RECORD LIST.
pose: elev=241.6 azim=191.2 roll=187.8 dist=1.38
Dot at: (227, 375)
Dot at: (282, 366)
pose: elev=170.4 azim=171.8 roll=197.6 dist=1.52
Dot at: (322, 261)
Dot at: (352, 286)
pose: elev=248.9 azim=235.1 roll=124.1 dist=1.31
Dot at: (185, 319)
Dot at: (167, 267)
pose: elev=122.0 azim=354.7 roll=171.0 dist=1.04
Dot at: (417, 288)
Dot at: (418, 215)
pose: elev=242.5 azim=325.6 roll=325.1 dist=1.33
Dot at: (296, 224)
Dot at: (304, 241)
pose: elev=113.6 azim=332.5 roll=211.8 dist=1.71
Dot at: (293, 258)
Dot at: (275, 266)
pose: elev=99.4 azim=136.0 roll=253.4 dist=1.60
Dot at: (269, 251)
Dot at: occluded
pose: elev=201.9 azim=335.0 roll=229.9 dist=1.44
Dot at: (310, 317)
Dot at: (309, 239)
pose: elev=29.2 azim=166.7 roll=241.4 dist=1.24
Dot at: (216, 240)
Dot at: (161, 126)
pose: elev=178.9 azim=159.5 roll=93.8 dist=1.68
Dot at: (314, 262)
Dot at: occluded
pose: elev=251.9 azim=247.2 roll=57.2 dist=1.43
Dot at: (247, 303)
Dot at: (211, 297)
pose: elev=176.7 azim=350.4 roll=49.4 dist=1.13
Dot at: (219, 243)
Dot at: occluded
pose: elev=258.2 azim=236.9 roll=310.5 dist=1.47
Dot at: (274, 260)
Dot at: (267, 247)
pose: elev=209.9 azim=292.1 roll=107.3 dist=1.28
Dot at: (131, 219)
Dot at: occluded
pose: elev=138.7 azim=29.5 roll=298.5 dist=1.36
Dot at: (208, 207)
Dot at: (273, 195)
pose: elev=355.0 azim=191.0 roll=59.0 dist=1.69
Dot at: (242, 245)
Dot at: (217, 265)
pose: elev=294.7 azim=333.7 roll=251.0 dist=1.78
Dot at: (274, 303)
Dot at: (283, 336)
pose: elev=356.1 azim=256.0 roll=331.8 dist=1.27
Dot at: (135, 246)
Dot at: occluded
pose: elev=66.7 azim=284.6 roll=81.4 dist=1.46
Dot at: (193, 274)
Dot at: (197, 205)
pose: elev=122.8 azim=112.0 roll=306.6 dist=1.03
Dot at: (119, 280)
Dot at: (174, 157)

WRITTEN EXERCISE.
Format the material above as a Markdown table with the columns Number and Record line, one row per line, numbered in order, leaving out any blank lines.

RESULT BELOW.
| Number | Record line |
|---|---|
| 1 | pose: elev=241.6 azim=191.2 roll=187.8 dist=1.38 |
| 2 | Dot at: (227, 375) |
| 3 | Dot at: (282, 366) |
| 4 | pose: elev=170.4 azim=171.8 roll=197.6 dist=1.52 |
| 5 | Dot at: (322, 261) |
| 6 | Dot at: (352, 286) |
| 7 | pose: elev=248.9 azim=235.1 roll=124.1 dist=1.31 |
| 8 | Dot at: (185, 319) |
| 9 | Dot at: (167, 267) |
| 10 | pose: elev=122.0 azim=354.7 roll=171.0 dist=1.04 |
| 11 | Dot at: (417, 288) |
| 12 | Dot at: (418, 215) |
| 13 | pose: elev=242.5 azim=325.6 roll=325.1 dist=1.33 |
| 14 | Dot at: (296, 224) |
| 15 | Dot at: (304, 241) |
| 16 | pose: elev=113.6 azim=332.5 roll=211.8 dist=1.71 |
| 17 | Dot at: (293, 258) |
| 18 | Dot at: (275, 266) |
| 19 | pose: elev=99.4 azim=136.0 roll=253.4 dist=1.60 |
| 20 | Dot at: (269, 251) |
| 21 | Dot at: occluded |
| 22 | pose: elev=201.9 azim=335.0 roll=229.9 dist=1.44 |
| 23 | Dot at: (310, 317) |
| 24 | Dot at: (309, 239) |
| 25 | pose: elev=29.2 azim=166.7 roll=241.4 dist=1.24 |
| 26 | Dot at: (216, 240) |
| 27 | Dot at: (161, 126) |
| 28 | pose: elev=178.9 azim=159.5 roll=93.8 dist=1.68 |
| 29 | Dot at: (314, 262) |
| 30 | Dot at: occluded |
| 31 | pose: elev=251.9 azim=247.2 roll=57.2 dist=1.43 |
| 32 | Dot at: (247, 303) |
| 33 | Dot at: (211, 297) |
| 34 | pose: elev=176.7 azim=350.4 roll=49.4 dist=1.13 |
| 35 | Dot at: (219, 243) |
| 36 | Dot at: occluded |
| 37 | pose: elev=258.2 azim=236.9 roll=310.5 dist=1.47 |
| 38 | Dot at: (274, 260) |
| 39 | Dot at: (267, 247) |
| 40 | pose: elev=209.9 azim=292.1 roll=107.3 dist=1.28 |
| 41 | Dot at: (131, 219) |
| 42 | Dot at: occluded |
| 43 | pose: elev=138.7 azim=29.5 roll=298.5 dist=1.36 |
| 44 | Dot at: (208, 207) |
| 45 | Dot at: (273, 195) |
| 46 | pose: elev=355.0 azim=191.0 roll=59.0 dist=1.69 |
| 47 | Dot at: (242, 245) |
| 48 | Dot at: (217, 265) |
| 49 | pose: elev=294.7 azim=333.7 roll=251.0 dist=1.78 |
| 50 | Dot at: (274, 303) |
| 51 | Dot at: (283, 336) |
| 52 | pose: elev=356.1 azim=256.0 roll=331.8 dist=1.27 |
| 53 | Dot at: (135, 246) |
| 54 | Dot at: occluded |
| 55 | pose: elev=66.7 azim=284.6 roll=81.4 dist=1.46 |
| 56 | Dot at: (193, 274) |
| 57 | Dot at: (197, 205) |
| 58 | pose: elev=122.8 azim=112.0 roll=306.6 dist=1.03 |
| 59 | Dot at: (119, 280) |
| 60 | Dot at: (174, 157) |